Cours d’histoire, chaque 6 novembre

Entre ceux qui, de bonne foi, se trompent en parlant de «Rovan’i Manjakamiadana», et ceux qui prétendent inventer un «Rova de Madagascar», en totale contravention avec l’histoire, il y a encore du chemin à faire pour que l’histoire du Rova d’Antananarivo soit réhabilitée.

Le 6 novembre 1995, dans la soirée, un formidable brasier était visible depuis les plus lointaines collines de l’Imerina et ses «tendrombohitra roambinifolo» qui ne sont douze que pour le symbole. Tout le monde avait compris, sans accepter d’y croire, que ce rougeoiement suspect ne pouvait signifier que la plus terrible catastrophe depuis février-mars 1897 : quand la Reine Ranavalona III (règne de 1882 à 1897) avait été convoyée nuitamment vers un exil outre-mer et que, dans la foulée, le général Gallieni viola les tombes royales du Rova d’Ambohimanga et du Rova d’Antananarivo.

Ce 6 novembre 1995, c’est le Rova d’Antananarivo qui finissait en cendres. Au matin, seules les carapaces du palais de Manjakamiadana et du temple d’Anatirova se dressaient encore sur l’horizon. 

Si, vingt-huit ans plus tard, l’émotion est toujours aussi forte, il serait temps que les connaissances se mettent au diapason de cette fierté ombrageuse. Prenons cette carte postale: magnifique photo avec son aura crépusculaire, sauf que la légende annonce «Rova de Manjakamiadana» ; pareille méprise pour cette superbe tablette de pyrogravure reproduisant méticuleusement chaque palais d’avant 1995. Ne parlons pas des nouveaux panneaux inventant de toutes pièces un «Rova de Madagascar» qui n’a jamais existé. Il y a quelques semaines, un média réunionnais s’était trompé en parlant du siège de la Présidence de la République sur fond d’image emblématique du palais de Manjakamiadana : bronca vindicative sur les réseaux sociaux ! Mais, comment concilier cette susceptibilité, en l’occurrence parfaitement compréhensible, et une vague indifférence à la précision historique ?

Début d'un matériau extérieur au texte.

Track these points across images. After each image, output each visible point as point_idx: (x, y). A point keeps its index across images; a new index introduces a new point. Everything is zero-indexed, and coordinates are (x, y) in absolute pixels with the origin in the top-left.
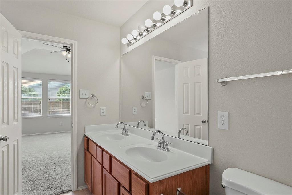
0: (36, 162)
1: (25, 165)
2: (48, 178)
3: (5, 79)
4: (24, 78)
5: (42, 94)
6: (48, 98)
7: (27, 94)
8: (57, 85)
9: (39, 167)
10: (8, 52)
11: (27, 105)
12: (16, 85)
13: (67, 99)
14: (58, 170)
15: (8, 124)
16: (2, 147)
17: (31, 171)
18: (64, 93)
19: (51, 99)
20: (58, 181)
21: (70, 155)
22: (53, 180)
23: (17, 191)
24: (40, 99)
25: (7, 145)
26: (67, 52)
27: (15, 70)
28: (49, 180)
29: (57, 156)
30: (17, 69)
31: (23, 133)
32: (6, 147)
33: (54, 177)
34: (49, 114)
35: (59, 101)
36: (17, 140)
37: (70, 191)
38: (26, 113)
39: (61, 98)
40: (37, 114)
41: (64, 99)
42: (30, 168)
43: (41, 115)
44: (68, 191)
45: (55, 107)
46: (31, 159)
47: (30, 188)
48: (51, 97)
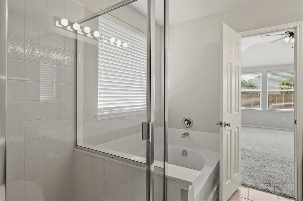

Depuis que Ranavalona II (règne de 1868 à 1881) a fait recouvrir de pierres l’édifice tout en bois hérité de Ranavalona 1ère (règne de 1828 à 1861), Manjakamiadana est le palais le plus visible, le plus monumental, le plus célèbre du Rova d’Antananarivo. Mais, le Rova comprenait d’autres palais (Tranovola, Manampisoa), qu’avaient précédés les cases royales de type «Trano Kotona» (Besakana, Mahitsielafanjaka). Depuis avril 1880, symbole de l’adhésion de Ranavalona II au christianisme et siège d’une église d’État en gestation, un temple protestant s’y dresse également. Mais, ce sont surtout les tombes royales - Fitomiandalana des souverains d’avant le XIXème siècle + tombeau de Radama 1er (règne de 1810 à 1828) + tombe de Rasoherina (règne de 1863 à 1868) - qui sanctifient le Rova. 

Le 22 août 1958, quand le général de Gaulle prononça depuis Mahamasina son célèbre «Demain, vous serez de nouveau un État, comme quand ce palais de vos rois, là-haut, était habité par eux», il désignait le palais de Manjakamiadana que n’ont jamais habité les souverains depuis Ranavalona 1ère. Mais, de simplification abusive en suivisme intellectuel, le nom de «palais de la Reine» s’est installé dans les brochures touristiques et les ouvrages de vulgarisation. 

Chaque 6 novembre devient prétexte à rappel historique. Mais, parce que l’histoire royale est malmenée par les gouvernants républicains, le risque est réel d’un révisionnisme qui ne pourra réussir qu’avec la complicité du grand public.